La dernière ligne droite

  |  Radio-Canada avec Agence France-Presse et Reuters

À la veille du vote crucial et historique sur la réforme de la santé, le président américain Barack Obama rencontre des représentants démocrates dans le but d'obtenir leur appui.

L'adoption de la réforme devrait avoir lieu dimanche à la Chambre des représentants.

Vendredi, dans un discours énergique prononcé devant des milliers de personnes, Barack Obama a appelé les parlementaires à faire preuve de courage en adoptant son projet. Il a souligné que les bénéfices de la réforme se feraient sentir dès cette année.

Le président Obama lors d'un discours sur la réforme de l'assurance maladie à Fairfax, en Virginie Le président Obama lors d'un discours à Fairfax, en Virginie   © PC/AP/Charles Dharapak

M. Obama a reporté ses voyages en Indonésie et en Australie pour déployer les derniers efforts nécessaires à l'adoption du projet.

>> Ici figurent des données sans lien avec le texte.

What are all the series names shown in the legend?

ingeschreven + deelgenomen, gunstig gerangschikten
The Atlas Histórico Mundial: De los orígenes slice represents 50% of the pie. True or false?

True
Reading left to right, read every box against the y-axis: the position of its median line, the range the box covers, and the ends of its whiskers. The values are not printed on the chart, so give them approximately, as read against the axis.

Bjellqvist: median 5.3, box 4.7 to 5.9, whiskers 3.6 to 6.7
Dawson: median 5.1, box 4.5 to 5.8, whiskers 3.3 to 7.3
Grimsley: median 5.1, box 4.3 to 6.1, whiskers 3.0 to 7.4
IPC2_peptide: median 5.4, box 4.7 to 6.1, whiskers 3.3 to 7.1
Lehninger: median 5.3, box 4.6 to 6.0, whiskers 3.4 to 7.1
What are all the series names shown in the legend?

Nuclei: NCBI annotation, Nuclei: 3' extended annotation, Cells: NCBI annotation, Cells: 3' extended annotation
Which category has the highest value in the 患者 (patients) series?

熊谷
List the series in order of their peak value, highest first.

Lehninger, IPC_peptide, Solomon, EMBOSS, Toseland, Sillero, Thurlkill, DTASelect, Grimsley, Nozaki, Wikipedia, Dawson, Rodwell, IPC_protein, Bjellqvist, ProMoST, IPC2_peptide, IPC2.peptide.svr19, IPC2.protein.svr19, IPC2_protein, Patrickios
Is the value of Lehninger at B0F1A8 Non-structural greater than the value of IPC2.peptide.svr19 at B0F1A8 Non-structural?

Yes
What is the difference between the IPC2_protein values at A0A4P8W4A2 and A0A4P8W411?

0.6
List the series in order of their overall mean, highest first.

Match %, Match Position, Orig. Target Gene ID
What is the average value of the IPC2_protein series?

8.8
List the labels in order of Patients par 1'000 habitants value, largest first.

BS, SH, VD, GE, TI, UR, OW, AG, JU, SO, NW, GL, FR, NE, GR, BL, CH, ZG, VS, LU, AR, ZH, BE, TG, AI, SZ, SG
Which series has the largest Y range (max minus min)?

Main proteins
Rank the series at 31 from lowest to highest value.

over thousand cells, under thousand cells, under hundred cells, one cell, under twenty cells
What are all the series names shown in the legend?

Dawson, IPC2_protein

Le président américain a obtenu un avis plutôt favorable du Congressional Budget Office (CBO, organe non partisan) qui a estimé que la réforme étendrait la couverture santé des Américains pour un coût global de 940 milliards de dollars sur dix ans, mais réduirait le déficit budgétaire de 138 milliards de dollars sur la même période.

Barack Obama a estimé que le projet, auquel s'opposent farouchement les républicains, représentait « le plus sérieux effort de réduction des déficits depuis le Balanced Budget Act » de 1993.

Les démocrates espèrent que l'avis préliminaire favorable du CBO leur permettra de rassembler les 216 voix dont ils ont besoin pour faire adopter le projet.

« Vote historique »

« Dans seulement quelques jours, une lutte d'un siècle trouvera son aboutissement dans un vote historique », a déclaré le président Barack Obama lors d'une réunion publique devant des milliers de personnes à l'Université George Mason de Fairfax, en Virginie.

« Au coeur de ce débat se trouve la question de savoir si nous allons continuer à accepter une assurance maladie qui travaille mieux pour les compagnies d'assurances que pour les Américains. Parce que si ce vote échoue, le secteur des assurances va continuer à faire ce qui lui plaît », a lancé le président.

Les assureurs « vont continuer à refuser une couverture maladie aux gens. Ils vont continuer à leur refuser des soins. Ils vont continuer à faire augmenter les primes de 40, 50 ou même 60 % comme ils l'ont fait ces dernières semaines sans avoir à en répondre d'une façon ou d'une autre », a-t-il ajouté.

« Ils le savent. C'est pour cela que leurs groupes de pression hantent les couloirs du Congrès en ce moment même », a encore dit le président. « C'est pour cela qu'ils font tout ce qu'ils peuvent pour tuer ce projet de loi ».

Les objectifs de la réforme

La réforme telle qu'elle est envisagée étendrait l'assurance maladie à 32 millions d'Américains qui en sont actuellement dépourvus, estime le CBO. Elle interdirait aux compagnies d'assurance de refuser de prendre en charge un client qui ne répondrait pas à des critères médicaux préétablis.

Le plan impose à tous les Américains de se doter d'une couverture médicale, mais prévoit de l'aide pour les foyers à revenu modeste et étend également la portée de Medicaid, le programme fédéral d'assurance maladie pour les Américains les plus pauvres.